Source texts of formatted documents:
═══
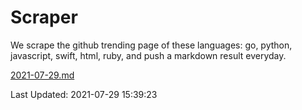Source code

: # Scraper

We scrape the github trending page of these languages: go, python, javascript, swift, html, ruby, and push a markdown result everyday.

[2021-07-29.md](https://github.com/henson/Scraper/blob/master/2021-07-29.md)

Last Updated: 2021-07-29 15:39:23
═══
◆ Instruction
Your answer should be all lines from the data that contain "Scraper".

◆ Response to the exercise
: # Scraper
[2021-07-29.md](https://github.com/henson/Scraper/blob/master/2021-07-29.md)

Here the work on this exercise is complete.